The script is taking a long time with all the tiles from /home/geodata/lidar/laz directory. Choose few tiles for testing.

Create a new directory eg. /tmp/lidar and link some (2 or 3) of the LAZ files with

ln -s /home/geodata/lidar/laz/32-1-514-136-15.laz /tmp/lidar/

Use /tmp/lidar as input in the create-dtm.py script

../_images/dtm_patched.png

Fig. 99 DTM created from all available tiles.

DTM comparision

Import all the DTM files downloaded from hoydedata.no.
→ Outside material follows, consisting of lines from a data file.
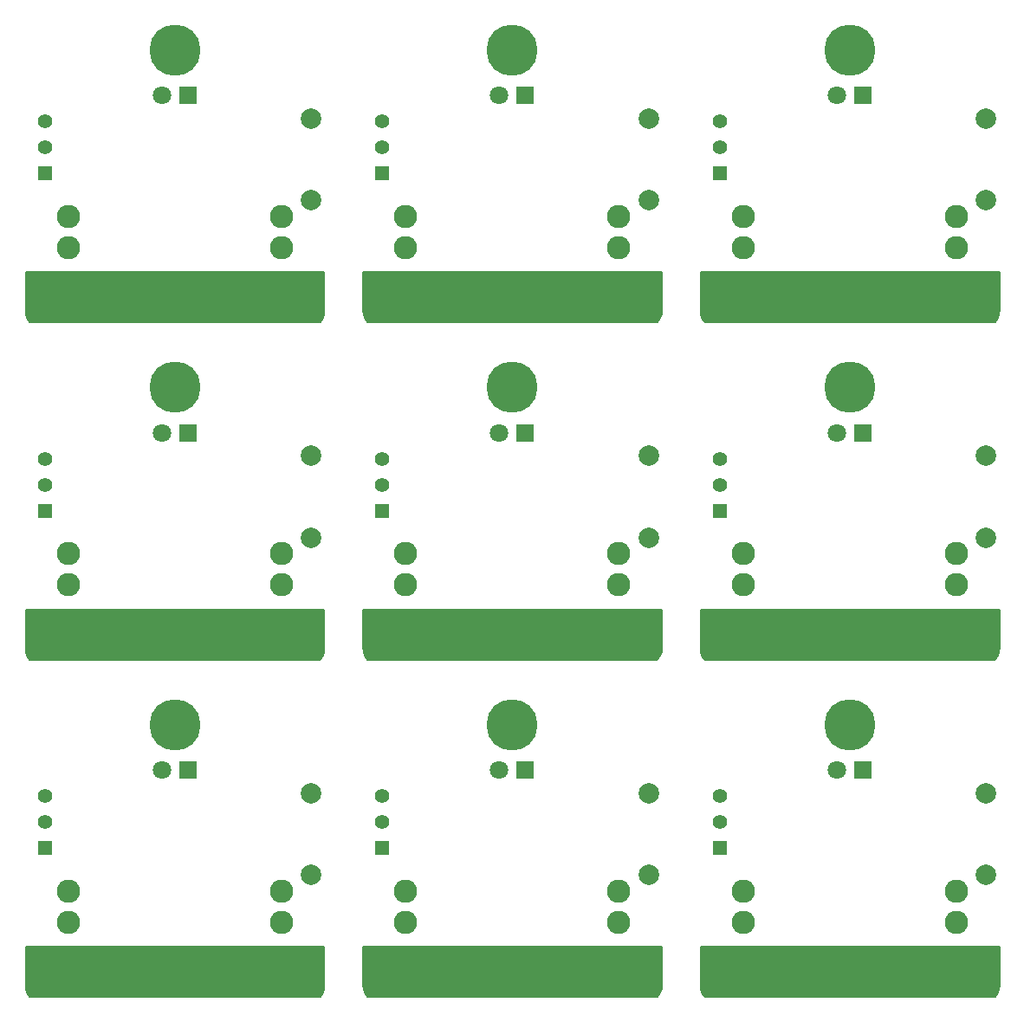
<source format=gtl>
%MOIN*%
%OFA0B0*%
%FSLAX46Y46*%
%IPPOS*%
%LPD*%
%ADD10C,0.070866141732283464*%
%ADD11R,0.070866141732283464X0.070866141732283464*%
%ADD12C,0.0787*%
%ADD13C,0.19685039370078741*%
%ADD14C,0.090000000000000011*%
%ADD15R,0.055000000000000007X0.055000000000000007*%
%ADD16C,0.055000000000000007*%
%ADD17C,0.01*%
%ADD18C,0.0039370078740157488*%
%ADD29C,0.070866141732283464*%
%ADD30R,0.070866141732283464X0.070866141732283464*%
%ADD31C,0.0787*%
%ADD32C,0.19685039370078741*%
%ADD33C,0.090000000000000011*%
%ADD34R,0.055000000000000007X0.055000000000000007*%
%ADD35C,0.055000000000000007*%
%ADD36C,0.01*%
%ADD37C,0.0039370078740157488*%
%ADD38C,0.070866141732283464*%
%ADD39R,0.070866141732283464X0.070866141732283464*%
%ADD40C,0.0787*%
%ADD41C,0.19685039370078741*%
%ADD42C,0.090000000000000011*%
%ADD43R,0.055000000000000007X0.055000000000000007*%
%ADD44C,0.055000000000000007*%
%ADD45C,0.01*%
%ADD46C,0.0039370078740157488*%
%ADD47C,0.070866141732283464*%
%ADD48R,0.070866141732283464X0.070866141732283464*%
%ADD49C,0.0787*%
%ADD50C,0.19685039370078741*%
%ADD51C,0.090000000000000011*%
%ADD52R,0.055000000000000007X0.055000000000000007*%
%ADD53C,0.055000000000000007*%
%ADD54C,0.01*%
%ADD55C,0.0039370078740157488*%
%ADD56C,0.070866141732283464*%
%ADD57R,0.070866141732283464X0.070866141732283464*%
%ADD58C,0.0787*%
%ADD59C,0.19685039370078741*%
%ADD60C,0.090000000000000011*%
%ADD61R,0.055000000000000007X0.055000000000000007*%
%ADD62C,0.055000000000000007*%
%ADD63C,0.01*%
%ADD64C,0.0039370078740157488*%
%ADD65C,0.070866141732283464*%
%ADD66R,0.070866141732283464X0.070866141732283464*%
%ADD67C,0.0787*%
%ADD68C,0.19685039370078741*%
%ADD69C,0.090000000000000011*%
%ADD70R,0.055000000000000007X0.055000000000000007*%
%ADD71C,0.055000000000000007*%
%ADD72C,0.01*%
%ADD73C,0.0039370078740157488*%
%ADD74C,0.070866141732283464*%
%ADD75R,0.070866141732283464X0.070866141732283464*%
%ADD76C,0.0787*%
%ADD77C,0.19685039370078741*%
%ADD78C,0.090000000000000011*%
%ADD79R,0.055000000000000007X0.055000000000000007*%
%ADD80C,0.055000000000000007*%
%ADD81C,0.01*%
%ADD82C,0.0039370078740157488*%
%ADD83C,0.070866141732283464*%
%ADD84R,0.070866141732283464X0.070866141732283464*%
%ADD85C,0.0787*%
%ADD86C,0.19685039370078741*%
%ADD87C,0.090000000000000011*%
%ADD88R,0.055000000000000007X0.055000000000000007*%
%ADD89C,0.055000000000000007*%
%ADD90C,0.01*%
%ADD91C,0.0039370078740157488*%
%ADD92C,0.070866141732283464*%
%ADD93R,0.070866141732283464X0.070866141732283464*%
%ADD94C,0.0787*%
%ADD95C,0.19685039370078741*%
%ADD96C,0.090000000000000011*%
%ADD97R,0.055000000000000007X0.055000000000000007*%
%ADD98C,0.055000000000000007*%
%ADD99C,0.01*%
%ADD100C,0.0039370078740157488*%
G01*
D10*
X-0006300000Y0004050000D02*
X0000549999Y0000925000D03*
D11*
X0000649999Y0000925000D03*
D12*
X0001124999Y0000837480D03*
X0001124999Y0000522519D03*
D13*
X0000599999Y0001099999D03*
D14*
X0001009999Y0000339999D03*
X0000189999Y0000339999D03*
X0001009999Y0000459999D03*
X0000189999Y0000459999D03*
D15*
X0000099999Y0000625000D03*
D16*
X0000099999Y0000725000D03*
X0000099999Y0000825000D03*
D17*
X0001173031Y0000101319D02*
X0001171513Y0000085839D01*
X0001167401Y0000072219D01*
X0001160721Y0000059656D01*
X0001156923Y0000055000D01*
X0000043063Y0000055000D01*
X0000039561Y0000059233D01*
X0000032794Y0000071749D01*
X0000028586Y0000085340D01*
X0000026968Y0000100738D01*
X0000026968Y0000244999D01*
X0001173031Y0000244999D01*
X0001173031Y0000101319D01*
D18*
G36*
X0001173031Y0000101319D02*
G01*
X0001171513Y0000085839D01*
X0001167401Y0000072219D01*
X0001160721Y0000059656D01*
X0001156923Y0000055000D01*
X0000043063Y0000055000D01*
X0000039561Y0000059233D01*
X0000032794Y0000071749D01*
X0000028586Y0000085340D01*
X0000026968Y0000100738D01*
X0000026968Y0000244999D01*
X0001173031Y0000244999D01*
X0001173031Y0000101319D01*
G37*
G04 next file*
G04 Gerber Fmt 4.6, Leading zero omitted, Abs format (unit mm)*
G04 Created by KiCad (PCBNEW (5.1.10)-1) date 2022-03-19 19:01:51*
G01*
G04 APERTURE LIST*
G04 APERTURE END LIST*
D29*
X-0006300000Y0005348425D02*
X0000549999Y0002223425D03*
D30*
X0000649999Y0002223425D03*
D31*
X0001124999Y0002135905D03*
X0001124999Y0001820944D03*
D32*
X0000599999Y0002398425D03*
D33*
X0001009999Y0001638425D03*
X0000189999Y0001638425D03*
X0001009999Y0001758425D03*
X0000189999Y0001758425D03*
D34*
X0000099999Y0001923425D03*
D35*
X0000099999Y0002023425D03*
X0000099999Y0002123425D03*
D36*
X0001173031Y0001399744D02*
X0001171513Y0001384265D01*
X0001167401Y0001370644D01*
X0001160721Y0001358081D01*
X0001156923Y0001353425D01*
X0000043063Y0001353425D01*
X0000039561Y0001357658D01*
X0000032794Y0001370174D01*
X0000028586Y0001383766D01*
X0000026968Y0001399163D01*
X0000026968Y0001543425D01*
X0001173031Y0001543425D01*
X0001173031Y0001399744D01*
D37*
G36*
X0001173031Y0001399744D02*
G01*
X0001171513Y0001384265D01*
X0001167401Y0001370644D01*
X0001160721Y0001358081D01*
X0001156923Y0001353425D01*
X0000043063Y0001353425D01*
X0000039561Y0001357658D01*
X0000032794Y0001370174D01*
X0000028586Y0001383766D01*
X0000026968Y0001399163D01*
X0000026968Y0001543425D01*
X0001173031Y0001543425D01*
X0001173031Y0001399744D01*
G37*
G04 next file*
G04 Gerber Fmt 4.6, Leading zero omitted, Abs format (unit mm)*
G04 Created by KiCad (PCBNEW (5.1.10)-1) date 2022-03-19 19:01:51*
G01*
G04 APERTURE LIST*
G04 APERTURE END LIST*
D38*
X-0006300000Y0006646850D02*
X0000549999Y0003521850D03*
D39*
X0000649999Y0003521850D03*
D40*
X0001124999Y0003434330D03*
X0001124999Y0003119370D03*
D41*
X0000599999Y0003696850D03*
D42*
X0001009999Y0002936850D03*
X0000189999Y0002936850D03*
X0001009999Y0003056850D03*
X0000189999Y0003056850D03*
D43*
X0000099999Y0003221850D03*
D44*
X0000099999Y0003321850D03*
X0000099999Y0003421850D03*
D45*
X0001173031Y0002698169D02*
X0001171513Y0002682690D01*
X0001167401Y0002669069D01*
X0001160721Y0002656506D01*
X0001156923Y0002651850D01*
X0000043063Y0002651850D01*
X0000039561Y0002656084D01*
X0000032794Y0002668599D01*
X0000028586Y0002682191D01*
X0000026968Y0002697589D01*
X0000026968Y0002841850D01*
X0001173031Y0002841850D01*
X0001173031Y0002698169D01*
D46*
G36*
X0001173031Y0002698169D02*
G01*
X0001171513Y0002682690D01*
X0001167401Y0002669069D01*
X0001160721Y0002656506D01*
X0001156923Y0002651850D01*
X0000043063Y0002651850D01*
X0000039561Y0002656084D01*
X0000032794Y0002668599D01*
X0000028586Y0002682191D01*
X0000026968Y0002697589D01*
X0000026968Y0002841850D01*
X0001173031Y0002841850D01*
X0001173031Y0002698169D01*
G37*
G04 next file*
G04 Gerber Fmt 4.6, Leading zero omitted, Abs format (unit mm)*
G04 Created by KiCad (PCBNEW (5.1.10)-1) date 2022-03-19 19:01:51*
G01*
G04 APERTURE LIST*
G04 APERTURE END LIST*
D47*
X-0005001574Y0004050000D02*
X0001848425Y0000925000D03*
D48*
X0001948425Y0000925000D03*
D49*
X0002423425Y0000837480D03*
X0002423425Y0000522519D03*
D50*
X0001898425Y0001099999D03*
D51*
X0002308425Y0000339999D03*
X0001488425Y0000339999D03*
X0002308425Y0000459999D03*
X0001488425Y0000459999D03*
D52*
X0001398425Y0000625000D03*
D53*
X0001398425Y0000725000D03*
X0001398425Y0000825000D03*
D54*
X0002471456Y0000101319D02*
X0002469938Y0000085839D01*
X0002465826Y0000072219D01*
X0002459146Y0000059656D01*
X0002455349Y0000055000D01*
X0001341488Y0000055000D01*
X0001337986Y0000059233D01*
X0001331219Y0000071749D01*
X0001327012Y0000085340D01*
X0001325393Y0000100738D01*
X0001325393Y0000244999D01*
X0002471456Y0000244999D01*
X0002471456Y0000101319D01*
D55*
G36*
X0002471456Y0000101319D02*
G01*
X0002469938Y0000085839D01*
X0002465826Y0000072219D01*
X0002459146Y0000059656D01*
X0002455349Y0000055000D01*
X0001341488Y0000055000D01*
X0001337986Y0000059233D01*
X0001331219Y0000071749D01*
X0001327012Y0000085340D01*
X0001325393Y0000100738D01*
X0001325393Y0000244999D01*
X0002471456Y0000244999D01*
X0002471456Y0000101319D01*
G37*
G04 next file*
G04 Gerber Fmt 4.6, Leading zero omitted, Abs format (unit mm)*
G04 Created by KiCad (PCBNEW (5.1.10)-1) date 2022-03-19 19:01:51*
G01*
G04 APERTURE LIST*
G04 APERTURE END LIST*
D56*
X-0003703149Y0004050000D02*
X0003146850Y0000925000D03*
D57*
X0003246850Y0000925000D03*
D58*
X0003721850Y0000837480D03*
X0003721850Y0000522519D03*
D59*
X0003196850Y0001099999D03*
D60*
X0003606850Y0000339999D03*
X0002786850Y0000339999D03*
X0003606850Y0000459999D03*
X0002786850Y0000459999D03*
D61*
X0002696850Y0000625000D03*
D62*
X0002696850Y0000725000D03*
X0002696850Y0000825000D03*
D63*
X0003769881Y0000101319D02*
X0003768364Y0000085839D01*
X0003764251Y0000072219D01*
X0003757572Y0000059656D01*
X0003753774Y0000055000D01*
X0002639914Y0000055000D01*
X0002636411Y0000059233D01*
X0002629644Y0000071749D01*
X0002625437Y0000085340D01*
X0002623818Y0000100738D01*
X0002623818Y0000244999D01*
X0003769881Y0000244999D01*
X0003769881Y0000101319D01*
D64*
G36*
X0003769881Y0000101319D02*
G01*
X0003768364Y0000085839D01*
X0003764251Y0000072219D01*
X0003757572Y0000059656D01*
X0003753774Y0000055000D01*
X0002639914Y0000055000D01*
X0002636411Y0000059233D01*
X0002629644Y0000071749D01*
X0002625437Y0000085340D01*
X0002623818Y0000100738D01*
X0002623818Y0000244999D01*
X0003769881Y0000244999D01*
X0003769881Y0000101319D01*
G37*
G04 next file*
G04 Gerber Fmt 4.6, Leading zero omitted, Abs format (unit mm)*
G04 Created by KiCad (PCBNEW (5.1.10)-1) date 2022-03-19 19:01:51*
G01*
G04 APERTURE LIST*
G04 APERTURE END LIST*
D65*
X-0005001574Y0005348425D02*
X0001848425Y0002223425D03*
D66*
X0001948425Y0002223425D03*
D67*
X0002423425Y0002135905D03*
X0002423425Y0001820944D03*
D68*
X0001898425Y0002398425D03*
D69*
X0002308425Y0001638425D03*
X0001488425Y0001638425D03*
X0002308425Y0001758425D03*
X0001488425Y0001758425D03*
D70*
X0001398425Y0001923425D03*
D71*
X0001398425Y0002023425D03*
X0001398425Y0002123425D03*
D72*
X0002471456Y0001399744D02*
X0002469938Y0001384265D01*
X0002465826Y0001370644D01*
X0002459146Y0001358081D01*
X0002455349Y0001353425D01*
X0001341488Y0001353425D01*
X0001337986Y0001357658D01*
X0001331219Y0001370174D01*
X0001327012Y0001383766D01*
X0001325393Y0001399163D01*
X0001325393Y0001543425D01*
X0002471456Y0001543425D01*
X0002471456Y0001399744D01*
D73*
G36*
X0002471456Y0001399744D02*
G01*
X0002469938Y0001384265D01*
X0002465826Y0001370644D01*
X0002459146Y0001358081D01*
X0002455349Y0001353425D01*
X0001341488Y0001353425D01*
X0001337986Y0001357658D01*
X0001331219Y0001370174D01*
X0001327012Y0001383766D01*
X0001325393Y0001399163D01*
X0001325393Y0001543425D01*
X0002471456Y0001543425D01*
X0002471456Y0001399744D01*
G37*
G04 next file*
G04 Gerber Fmt 4.6, Leading zero omitted, Abs format (unit mm)*
G04 Created by KiCad (PCBNEW (5.1.10)-1) date 2022-03-19 19:01:51*
G01*
G04 APERTURE LIST*
G04 APERTURE END LIST*
D74*
X-0005001574Y0006646850D02*
X0001848425Y0003521850D03*
D75*
X0001948425Y0003521850D03*
D76*
X0002423425Y0003434330D03*
X0002423425Y0003119370D03*
D77*
X0001898425Y0003696850D03*
D78*
X0002308425Y0002936850D03*
X0001488425Y0002936850D03*
X0002308425Y0003056850D03*
X0001488425Y0003056850D03*
D79*
X0001398425Y0003221850D03*
D80*
X0001398425Y0003321850D03*
X0001398425Y0003421850D03*
D81*
X0002471456Y0002698169D02*
X0002469938Y0002682690D01*
X0002465826Y0002669069D01*
X0002459146Y0002656506D01*
X0002455349Y0002651850D01*
X0001341488Y0002651850D01*
X0001337986Y0002656084D01*
X0001331219Y0002668599D01*
X0001327012Y0002682191D01*
X0001325393Y0002697589D01*
X0001325393Y0002841850D01*
X0002471456Y0002841850D01*
X0002471456Y0002698169D01*
D82*
G36*
X0002471456Y0002698169D02*
G01*
X0002469938Y0002682690D01*
X0002465826Y0002669069D01*
X0002459146Y0002656506D01*
X0002455349Y0002651850D01*
X0001341488Y0002651850D01*
X0001337986Y0002656084D01*
X0001331219Y0002668599D01*
X0001327012Y0002682191D01*
X0001325393Y0002697589D01*
X0001325393Y0002841850D01*
X0002471456Y0002841850D01*
X0002471456Y0002698169D01*
G37*
G04 next file*
G04 Gerber Fmt 4.6, Leading zero omitted, Abs format (unit mm)*
G04 Created by KiCad (PCBNEW (5.1.10)-1) date 2022-03-19 19:01:51*
G01*
G04 APERTURE LIST*
G04 APERTURE END LIST*
D83*
X-0003703149Y0005348425D02*
X0003146850Y0002223425D03*
D84*
X0003246850Y0002223425D03*
D85*
X0003721850Y0002135905D03*
X0003721850Y0001820944D03*
D86*
X0003196850Y0002398425D03*
D87*
X0003606850Y0001638425D03*
X0002786850Y0001638425D03*
X0003606850Y0001758425D03*
X0002786850Y0001758425D03*
D88*
X0002696850Y0001923425D03*
D89*
X0002696850Y0002023425D03*
X0002696850Y0002123425D03*
D90*
X0003769881Y0001399744D02*
X0003768364Y0001384265D01*
X0003764251Y0001370644D01*
X0003757572Y0001358081D01*
X0003753774Y0001353425D01*
X0002639914Y0001353425D01*
X0002636411Y0001357658D01*
X0002629644Y0001370174D01*
X0002625437Y0001383766D01*
X0002623818Y0001399163D01*
X0002623818Y0001543425D01*
X0003769881Y0001543425D01*
X0003769881Y0001399744D01*
D91*
G36*
X0003769881Y0001399744D02*
G01*
X0003768364Y0001384265D01*
X0003764251Y0001370644D01*
X0003757572Y0001358081D01*
X0003753774Y0001353425D01*
X0002639914Y0001353425D01*
X0002636411Y0001357658D01*
X0002629644Y0001370174D01*
X0002625437Y0001383766D01*
X0002623818Y0001399163D01*
X0002623818Y0001543425D01*
X0003769881Y0001543425D01*
X0003769881Y0001399744D01*
G37*
G04 next file*
G04 Gerber Fmt 4.6, Leading zero omitted, Abs format (unit mm)*
G04 Created by KiCad (PCBNEW (5.1.10)-1) date 2022-03-19 19:01:51*
G01*
G04 APERTURE LIST*
G04 APERTURE END LIST*
D92*
X-0003703149Y0006646850D02*
X0003146850Y0003521850D03*
D93*
X0003246850Y0003521850D03*
D94*
X0003721850Y0003434330D03*
X0003721850Y0003119370D03*
D95*
X0003196850Y0003696850D03*
D96*
X0003606850Y0002936850D03*
X0002786850Y0002936850D03*
X0003606850Y0003056850D03*
X0002786850Y0003056850D03*
D97*
X0002696850Y0003221850D03*
D98*
X0002696850Y0003321850D03*
X0002696850Y0003421850D03*
D99*
X0003769881Y0002698169D02*
X0003768364Y0002682690D01*
X0003764251Y0002669069D01*
X0003757572Y0002656506D01*
X0003753774Y0002651850D01*
X0002639914Y0002651850D01*
X0002636411Y0002656084D01*
X0002629644Y0002668599D01*
X0002625437Y0002682191D01*
X0002623818Y0002697589D01*
X0002623818Y0002841850D01*
X0003769881Y0002841850D01*
X0003769881Y0002698169D01*
D100*
G36*
X0003769881Y0002698169D02*
G01*
X0003768364Y0002682690D01*
X0003764251Y0002669069D01*
X0003757572Y0002656506D01*
X0003753774Y0002651850D01*
X0002639914Y0002651850D01*
X0002636411Y0002656084D01*
X0002629644Y0002668599D01*
X0002625437Y0002682191D01*
X0002623818Y0002697589D01*
X0002623818Y0002841850D01*
X0003769881Y0002841850D01*
X0003769881Y0002698169D01*
G37*
M02*
</source>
You can import all TIF files using File ‣ Import raster data ‣ Simplified raster import with reprojection checking Directory as Source type and selecting geodata/lidar/dtm/.

../_images/import_dtm.png

Fig. 100 Import all DTM TIF files from geodata/lidar/dtm/ directory.

Note

Select only tiles used for DTM computation.

Once DTM tiles are imported you can patch them using r.series and set the color to elevation by r.colors.

r.series input=`g.list type=raster pattern=DTM_* sep=','` output=DTM_patch
r.colors map=DTM_patch color=elevation
../_images/dtm_patched.png

Fig. 101 Patched DTM.

In the last step difference beetween the imported DTM and interpolated DTM is computed using r.mapcalc.

r.mapcalc expression="chm = DTM_laz - DTM_patch"
../_images/chm.png

Fig. 102 The CHM map (difference between interpolated and imported DTM).